A pesquisadora salienta que, com o acumular do sofrimento, culpa e violência continuada, a vítima costuma demonstrar mudança no comportamento, no sono, agressividade ou apatia. “Algumas crianças vítimas de violências podem também ter regressão no comportamento, como não controlar xixi e cocô, por exemplo.” Marina frisa que qualquer pessoa pode denunciar anonimamente no Disque 100. “A Polícia Militar ou Samu devem ser acionados em situações de risco imediato ou socorro urgente.”

Canais de denúncia

  • Disque-denúncia 0800 510 2828
  • Disque 100 – Vítimas ou testemunhas de violações de direitos de crianças e adolescentes podem efetuar a denúncia através do Disque 100, serviço do Ministério da Mulher, da Família e dos Direitos Humanos. A ligação é gratuita, funciona 24 horas e pode ser feita de qualquer parte do Brasil, todos os dias da semana. Também é possível realizar a denúncia pelo site. Nos dois casos há a possibilidade do anonimato.

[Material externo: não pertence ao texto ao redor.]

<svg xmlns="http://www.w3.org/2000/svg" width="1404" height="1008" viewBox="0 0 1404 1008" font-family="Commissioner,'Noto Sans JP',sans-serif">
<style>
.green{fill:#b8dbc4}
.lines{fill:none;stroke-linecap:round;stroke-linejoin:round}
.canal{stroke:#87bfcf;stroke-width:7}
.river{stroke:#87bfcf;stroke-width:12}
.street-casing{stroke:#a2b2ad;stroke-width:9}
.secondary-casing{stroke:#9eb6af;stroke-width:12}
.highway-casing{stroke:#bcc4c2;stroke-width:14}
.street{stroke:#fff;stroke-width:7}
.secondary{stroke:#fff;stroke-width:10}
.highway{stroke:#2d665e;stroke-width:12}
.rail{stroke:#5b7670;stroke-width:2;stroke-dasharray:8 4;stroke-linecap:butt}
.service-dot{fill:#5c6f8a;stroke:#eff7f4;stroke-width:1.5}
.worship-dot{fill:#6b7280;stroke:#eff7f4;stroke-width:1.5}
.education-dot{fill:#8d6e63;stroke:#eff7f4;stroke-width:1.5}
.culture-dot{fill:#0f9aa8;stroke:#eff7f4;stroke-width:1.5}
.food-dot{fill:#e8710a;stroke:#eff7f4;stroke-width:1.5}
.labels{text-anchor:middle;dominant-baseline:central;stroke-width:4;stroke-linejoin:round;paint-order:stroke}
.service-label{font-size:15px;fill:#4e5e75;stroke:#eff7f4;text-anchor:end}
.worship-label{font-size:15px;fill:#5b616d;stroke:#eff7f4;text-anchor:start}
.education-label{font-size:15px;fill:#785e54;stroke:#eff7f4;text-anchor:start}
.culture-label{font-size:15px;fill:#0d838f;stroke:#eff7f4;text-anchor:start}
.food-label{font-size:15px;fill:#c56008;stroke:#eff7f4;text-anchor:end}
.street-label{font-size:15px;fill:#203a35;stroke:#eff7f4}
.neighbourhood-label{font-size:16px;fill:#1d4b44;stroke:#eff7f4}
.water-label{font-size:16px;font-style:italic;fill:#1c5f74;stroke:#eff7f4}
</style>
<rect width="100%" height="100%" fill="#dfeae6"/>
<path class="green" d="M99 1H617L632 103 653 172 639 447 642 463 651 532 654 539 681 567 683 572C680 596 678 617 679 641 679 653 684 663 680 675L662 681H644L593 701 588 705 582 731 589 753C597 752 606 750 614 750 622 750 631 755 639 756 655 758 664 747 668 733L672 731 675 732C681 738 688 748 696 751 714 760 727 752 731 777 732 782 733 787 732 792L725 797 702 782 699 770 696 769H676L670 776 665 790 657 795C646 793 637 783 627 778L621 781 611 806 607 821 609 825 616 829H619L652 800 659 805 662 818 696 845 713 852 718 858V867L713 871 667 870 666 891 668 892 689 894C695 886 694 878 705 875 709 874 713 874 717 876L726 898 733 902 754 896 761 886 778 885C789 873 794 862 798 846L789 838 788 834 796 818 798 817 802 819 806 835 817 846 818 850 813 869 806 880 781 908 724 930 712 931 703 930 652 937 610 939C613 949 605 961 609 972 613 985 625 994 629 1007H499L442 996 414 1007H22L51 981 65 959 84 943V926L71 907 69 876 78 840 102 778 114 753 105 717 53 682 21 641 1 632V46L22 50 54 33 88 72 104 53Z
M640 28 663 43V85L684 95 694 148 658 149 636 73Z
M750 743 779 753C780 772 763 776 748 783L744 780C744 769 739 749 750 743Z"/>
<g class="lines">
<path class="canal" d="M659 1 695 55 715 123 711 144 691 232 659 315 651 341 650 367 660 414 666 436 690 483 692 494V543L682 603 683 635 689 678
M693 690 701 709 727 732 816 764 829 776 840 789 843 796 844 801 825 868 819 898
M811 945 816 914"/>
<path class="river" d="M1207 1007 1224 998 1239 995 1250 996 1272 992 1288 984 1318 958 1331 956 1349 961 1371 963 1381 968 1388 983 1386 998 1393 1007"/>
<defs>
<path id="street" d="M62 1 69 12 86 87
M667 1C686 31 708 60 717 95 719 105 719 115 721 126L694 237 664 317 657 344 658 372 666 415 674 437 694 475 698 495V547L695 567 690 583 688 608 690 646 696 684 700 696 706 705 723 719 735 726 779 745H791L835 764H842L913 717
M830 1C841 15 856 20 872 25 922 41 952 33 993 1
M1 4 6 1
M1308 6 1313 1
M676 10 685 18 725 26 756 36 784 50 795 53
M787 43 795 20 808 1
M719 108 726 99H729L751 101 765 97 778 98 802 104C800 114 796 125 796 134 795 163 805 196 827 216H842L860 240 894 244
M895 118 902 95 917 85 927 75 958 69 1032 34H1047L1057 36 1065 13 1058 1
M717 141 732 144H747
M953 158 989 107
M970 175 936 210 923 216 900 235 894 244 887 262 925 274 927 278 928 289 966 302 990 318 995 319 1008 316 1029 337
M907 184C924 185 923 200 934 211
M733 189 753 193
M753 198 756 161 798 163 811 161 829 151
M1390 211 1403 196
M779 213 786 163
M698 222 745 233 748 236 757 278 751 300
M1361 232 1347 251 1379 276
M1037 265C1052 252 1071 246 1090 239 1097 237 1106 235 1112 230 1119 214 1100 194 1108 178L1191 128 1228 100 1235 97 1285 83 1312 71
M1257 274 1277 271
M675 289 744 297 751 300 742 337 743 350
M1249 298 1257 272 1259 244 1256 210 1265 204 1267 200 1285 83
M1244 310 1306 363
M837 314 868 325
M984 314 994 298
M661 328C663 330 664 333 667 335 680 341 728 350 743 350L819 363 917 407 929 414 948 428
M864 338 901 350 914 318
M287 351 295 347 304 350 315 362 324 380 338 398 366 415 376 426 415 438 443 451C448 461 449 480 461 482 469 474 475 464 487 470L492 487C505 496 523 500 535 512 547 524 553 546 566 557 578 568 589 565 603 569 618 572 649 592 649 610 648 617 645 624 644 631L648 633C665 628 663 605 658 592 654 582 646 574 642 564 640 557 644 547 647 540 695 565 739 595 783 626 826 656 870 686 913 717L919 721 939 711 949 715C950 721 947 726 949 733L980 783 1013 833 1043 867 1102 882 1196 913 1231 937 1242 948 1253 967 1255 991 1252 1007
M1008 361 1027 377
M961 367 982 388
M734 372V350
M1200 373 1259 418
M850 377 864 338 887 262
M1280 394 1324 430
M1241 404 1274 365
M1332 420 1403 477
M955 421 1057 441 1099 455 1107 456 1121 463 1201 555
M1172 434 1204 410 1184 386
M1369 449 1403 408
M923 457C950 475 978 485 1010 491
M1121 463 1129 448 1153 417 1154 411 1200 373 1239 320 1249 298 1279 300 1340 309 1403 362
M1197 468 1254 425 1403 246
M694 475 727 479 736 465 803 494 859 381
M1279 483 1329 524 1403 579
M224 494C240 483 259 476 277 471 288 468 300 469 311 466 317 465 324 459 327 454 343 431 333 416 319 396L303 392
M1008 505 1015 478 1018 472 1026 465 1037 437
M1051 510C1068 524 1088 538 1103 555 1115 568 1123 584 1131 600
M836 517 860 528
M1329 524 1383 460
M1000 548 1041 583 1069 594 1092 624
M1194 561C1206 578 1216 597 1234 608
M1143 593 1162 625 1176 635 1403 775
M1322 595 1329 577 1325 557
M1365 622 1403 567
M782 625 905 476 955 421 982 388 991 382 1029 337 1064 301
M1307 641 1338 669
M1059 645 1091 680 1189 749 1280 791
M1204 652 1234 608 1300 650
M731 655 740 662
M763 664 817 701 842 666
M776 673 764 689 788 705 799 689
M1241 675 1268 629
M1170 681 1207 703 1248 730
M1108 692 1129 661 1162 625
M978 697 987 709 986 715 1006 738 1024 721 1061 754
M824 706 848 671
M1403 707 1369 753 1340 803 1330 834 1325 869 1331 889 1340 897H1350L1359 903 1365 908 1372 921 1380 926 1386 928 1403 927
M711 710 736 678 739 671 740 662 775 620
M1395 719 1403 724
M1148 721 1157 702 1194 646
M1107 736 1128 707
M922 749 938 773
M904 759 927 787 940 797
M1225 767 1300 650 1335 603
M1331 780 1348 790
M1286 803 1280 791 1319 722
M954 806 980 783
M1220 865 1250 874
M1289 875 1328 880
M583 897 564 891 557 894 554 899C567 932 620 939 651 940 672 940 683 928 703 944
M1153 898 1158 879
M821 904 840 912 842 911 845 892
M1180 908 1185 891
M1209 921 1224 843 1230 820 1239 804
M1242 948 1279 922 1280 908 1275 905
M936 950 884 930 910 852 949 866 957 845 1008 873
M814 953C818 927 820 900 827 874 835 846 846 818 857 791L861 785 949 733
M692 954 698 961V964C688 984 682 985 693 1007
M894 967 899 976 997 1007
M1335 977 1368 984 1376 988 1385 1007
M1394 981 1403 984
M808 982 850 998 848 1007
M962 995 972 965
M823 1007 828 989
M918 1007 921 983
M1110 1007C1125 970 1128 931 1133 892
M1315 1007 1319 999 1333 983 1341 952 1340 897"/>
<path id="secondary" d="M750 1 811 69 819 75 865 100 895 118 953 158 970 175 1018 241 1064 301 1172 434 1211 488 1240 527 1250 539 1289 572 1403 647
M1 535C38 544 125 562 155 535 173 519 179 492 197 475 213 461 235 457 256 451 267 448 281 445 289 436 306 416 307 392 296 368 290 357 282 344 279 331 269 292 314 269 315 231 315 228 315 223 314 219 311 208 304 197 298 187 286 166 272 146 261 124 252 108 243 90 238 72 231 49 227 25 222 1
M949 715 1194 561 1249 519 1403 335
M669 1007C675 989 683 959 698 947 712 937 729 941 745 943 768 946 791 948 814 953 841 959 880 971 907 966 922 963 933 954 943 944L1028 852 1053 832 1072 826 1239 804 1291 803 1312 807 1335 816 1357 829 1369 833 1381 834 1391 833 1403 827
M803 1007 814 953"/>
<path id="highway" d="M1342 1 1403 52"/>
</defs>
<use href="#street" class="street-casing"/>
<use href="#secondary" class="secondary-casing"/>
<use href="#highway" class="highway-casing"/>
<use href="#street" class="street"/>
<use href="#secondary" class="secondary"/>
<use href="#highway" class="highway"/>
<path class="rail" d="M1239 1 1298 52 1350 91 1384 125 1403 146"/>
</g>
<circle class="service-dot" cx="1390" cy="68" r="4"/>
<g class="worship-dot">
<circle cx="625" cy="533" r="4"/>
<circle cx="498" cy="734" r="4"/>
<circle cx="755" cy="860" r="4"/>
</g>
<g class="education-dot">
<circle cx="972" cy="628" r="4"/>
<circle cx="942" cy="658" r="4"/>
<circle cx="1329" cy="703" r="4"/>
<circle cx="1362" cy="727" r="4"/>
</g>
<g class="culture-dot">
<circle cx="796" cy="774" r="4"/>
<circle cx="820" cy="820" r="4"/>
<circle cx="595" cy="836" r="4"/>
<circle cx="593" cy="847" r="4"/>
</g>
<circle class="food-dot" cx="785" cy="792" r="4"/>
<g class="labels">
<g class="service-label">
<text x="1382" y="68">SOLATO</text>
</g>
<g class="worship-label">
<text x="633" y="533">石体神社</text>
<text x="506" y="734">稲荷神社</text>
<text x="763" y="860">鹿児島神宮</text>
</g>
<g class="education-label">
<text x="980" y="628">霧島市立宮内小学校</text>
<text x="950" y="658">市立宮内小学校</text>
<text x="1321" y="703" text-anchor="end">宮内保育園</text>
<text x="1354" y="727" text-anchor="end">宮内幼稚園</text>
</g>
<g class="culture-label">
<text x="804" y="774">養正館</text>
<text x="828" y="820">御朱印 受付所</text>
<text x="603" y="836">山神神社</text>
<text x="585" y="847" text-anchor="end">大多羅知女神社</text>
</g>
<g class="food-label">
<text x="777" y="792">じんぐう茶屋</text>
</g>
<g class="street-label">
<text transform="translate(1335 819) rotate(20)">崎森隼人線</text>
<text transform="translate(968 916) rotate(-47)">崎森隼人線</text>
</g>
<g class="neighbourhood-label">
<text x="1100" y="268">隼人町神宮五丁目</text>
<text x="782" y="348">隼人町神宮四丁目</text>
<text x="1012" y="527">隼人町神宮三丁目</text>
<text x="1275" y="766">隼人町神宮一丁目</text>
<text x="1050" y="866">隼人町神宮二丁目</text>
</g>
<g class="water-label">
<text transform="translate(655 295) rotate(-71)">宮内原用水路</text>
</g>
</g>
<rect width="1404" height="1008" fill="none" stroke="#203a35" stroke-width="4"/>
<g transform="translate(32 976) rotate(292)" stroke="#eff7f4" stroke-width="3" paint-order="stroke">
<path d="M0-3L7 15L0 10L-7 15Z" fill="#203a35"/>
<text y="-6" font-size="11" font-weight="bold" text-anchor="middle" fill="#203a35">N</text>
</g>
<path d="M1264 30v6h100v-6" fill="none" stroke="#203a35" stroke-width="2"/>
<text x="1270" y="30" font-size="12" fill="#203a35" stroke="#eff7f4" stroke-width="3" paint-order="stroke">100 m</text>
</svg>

  • Conselho Tutelar – Deve ser acionado nos casos de violência, inclusive por familiares, de ameaça ou humilhação por agentes públicos, e de atendimento médico negado. O Conselho Tutelar é um dos órgãos de proteção e também recebe denúncias de violações dos direitos das crianças e adolescentes.
  • Disque 180 – Em casos de violência contra mulheres e meninas, seja violência psicológica, física, sexual causada por pais, irmãos, filhos ou qualquer pessoa. O serviço é gratuito e anônimo.
  • Polícias – A Polícia Militar deve ser acionada em casos de necessidade imediata ou de socorro rápido. O número 190 recebe ligações de forma gratuita em todo o território nacional. Também é possível acionar as Delegacias Especializadas de Proteção à Criança e ao Adolescente.